• [WHAT THE EXERCISE ASKS]:
Output every entry below word for word, without its pictures.

• [Extracted data entries]:
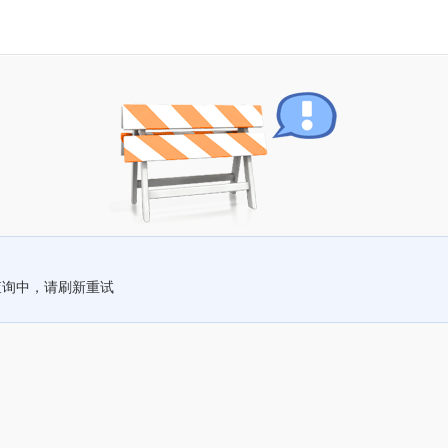
查询中，请刷新重试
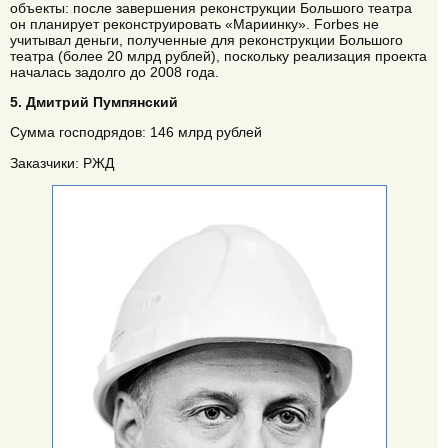
объекты: после завершения реконструкции Большого театра
он планирует реконструировать «Мариинку». Forbes не
учитывал деньги, полученные для реконструкции Большого
театра (более 20 млрд рублей), поскольку реализация проекта
началась задолго до 2008 года.
5. Дмитрий Пумпянский
Сумма господрядов: 146 млрд рублей
Заказчики: РЖД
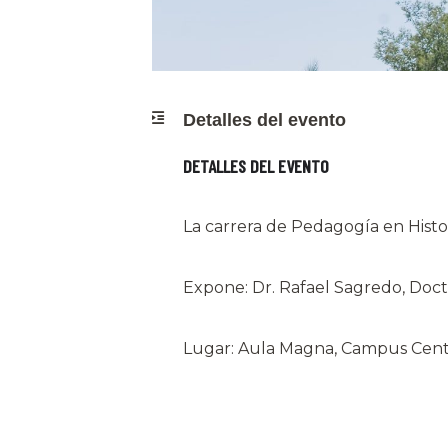
Detalles del evento
DETALLES DEL EVENTO
La carrera de Pedagogía en Histori
Expone: Dr. Rafael Sagredo, Docto
Lugar: Aula Magna, Campus Centr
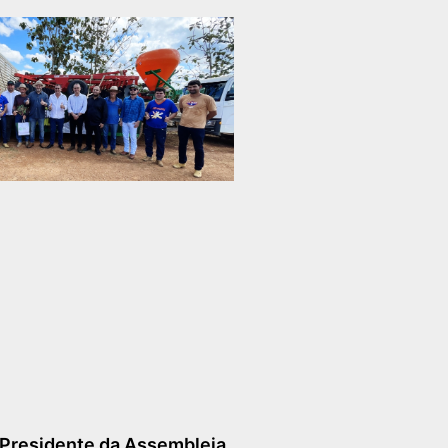
 Presidente da Assembleia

• [SOLUTION TO THE PROBLEM]:
查询中，请刷新重试
объекты: после завершения реконструкции Большого театра
он планирует реконструировать «Мариинку». Forbes не
учитывал деньги, полученные для реконструкции Большого
театра (более 20 млрд рублей), поскольку реализация проекта
началась задолго до 2008 года.
5. Дмитрий Пумпянский
Сумма господрядов: 146 млрд рублей
Заказчики: РЖД
Detalles del evento
DETALLES DEL EVENTO
La carrera de Pedagogía en Histori
Expone: Dr. Rafael Sagredo, Docto
Lugar: Aula Magna, Campus Centr
 Presidente da Assembleia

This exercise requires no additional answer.